Task goal
For this exercise, write out the full listing that follows exactly and skip its pictures.
** Opening Dataset extract block **
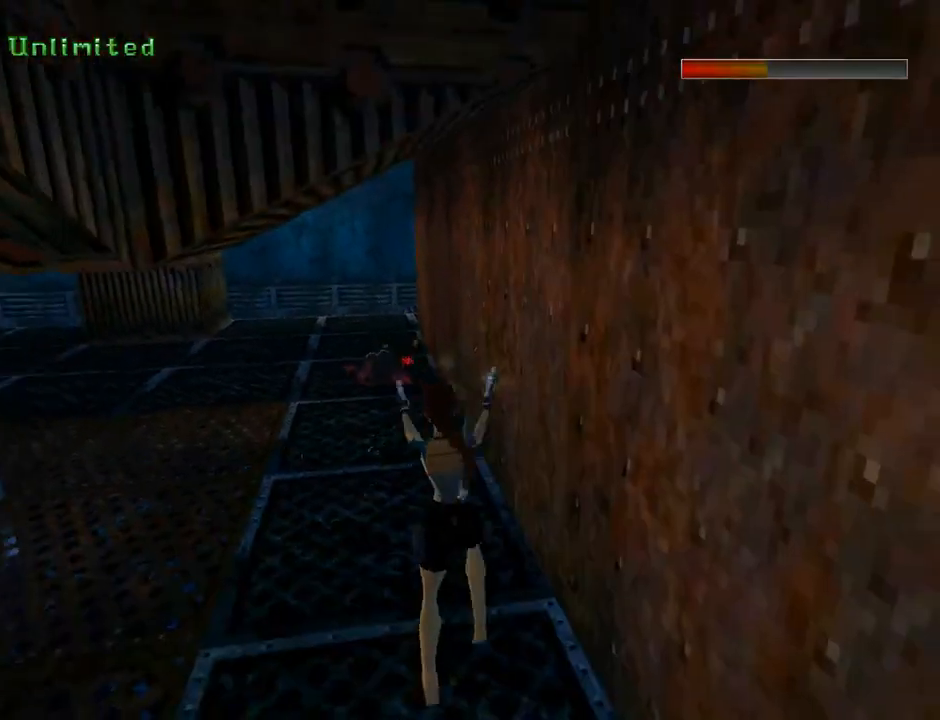
{"buttons": ["DPAD_UP"], "left_stick": "center", "events": [[200, "DPAD_LEFT", "up"], [200, "TRIANGLE", "up"]]}
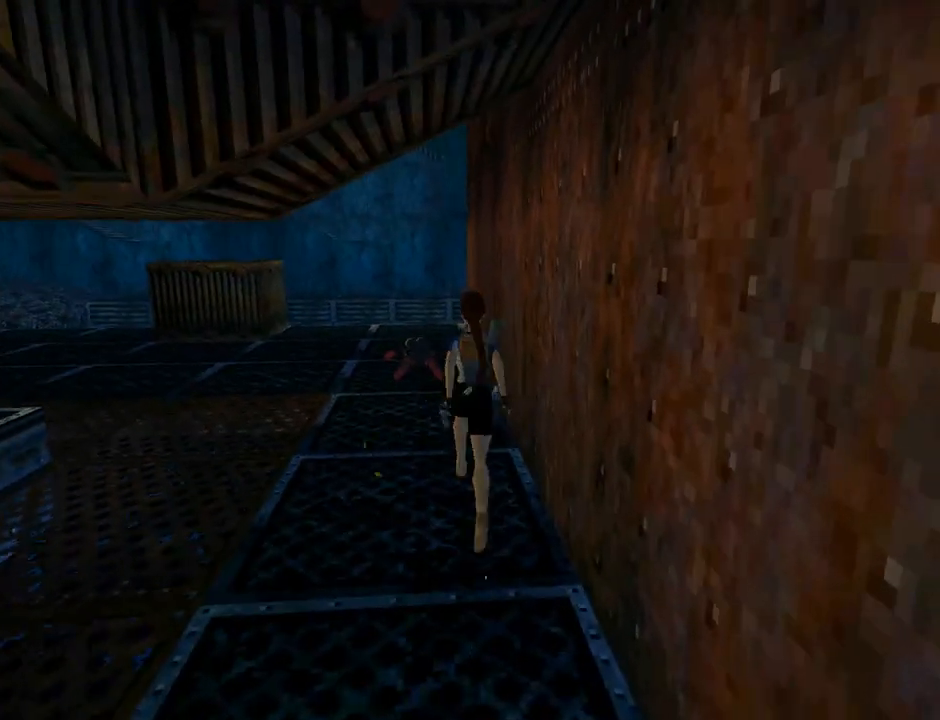
{"buttons": ["DPAD_UP", "DPAD_LEFT"], "left_stick": "center", "events": [[333, "DPAD_LEFT", "down"]]}
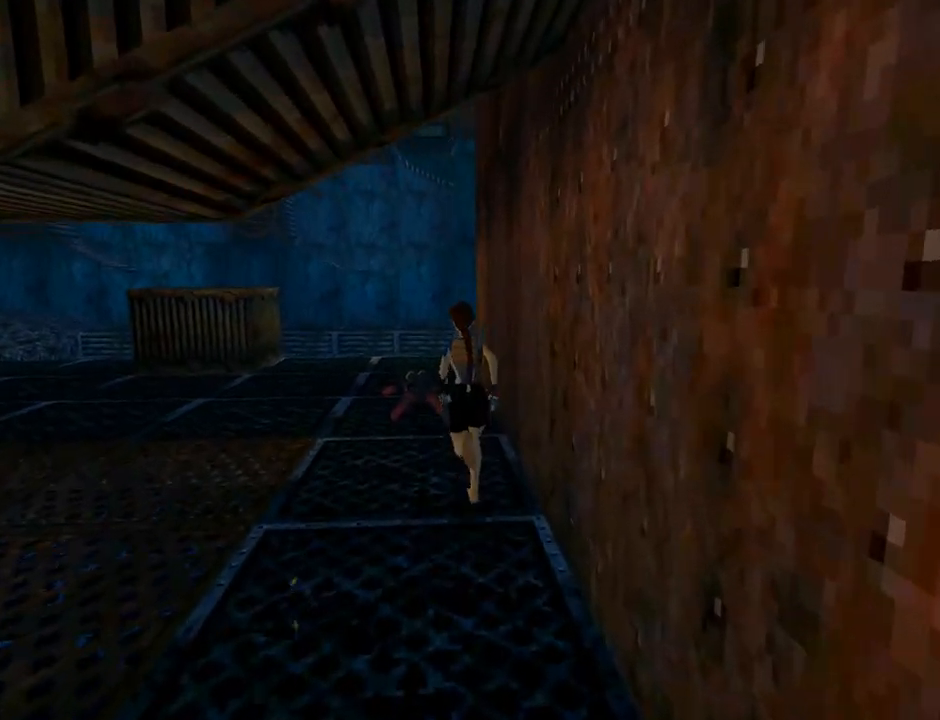
{"buttons": ["SQUARE", "DPAD_UP", "DPAD_LEFT"], "left_stick": "center", "events": [[467, "SQUARE", "down"]]}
** Closing Dataset extract block **
Solution to this exercise
{"buttons": ["DPAD_UP"], "left_stick": "center", "events": [[200, "DPAD_LEFT", "up"], [200, "TRIANGLE", "up"]]}
{"buttons": ["DPAD_UP", "DPAD_LEFT"], "left_stick": "center", "events": [[333, "DPAD_LEFT", "down"]]}
{"buttons": ["SQUARE", "DPAD_UP", "DPAD_LEFT"], "left_stick": "center", "events": [[467, "SQUARE", "down"]]}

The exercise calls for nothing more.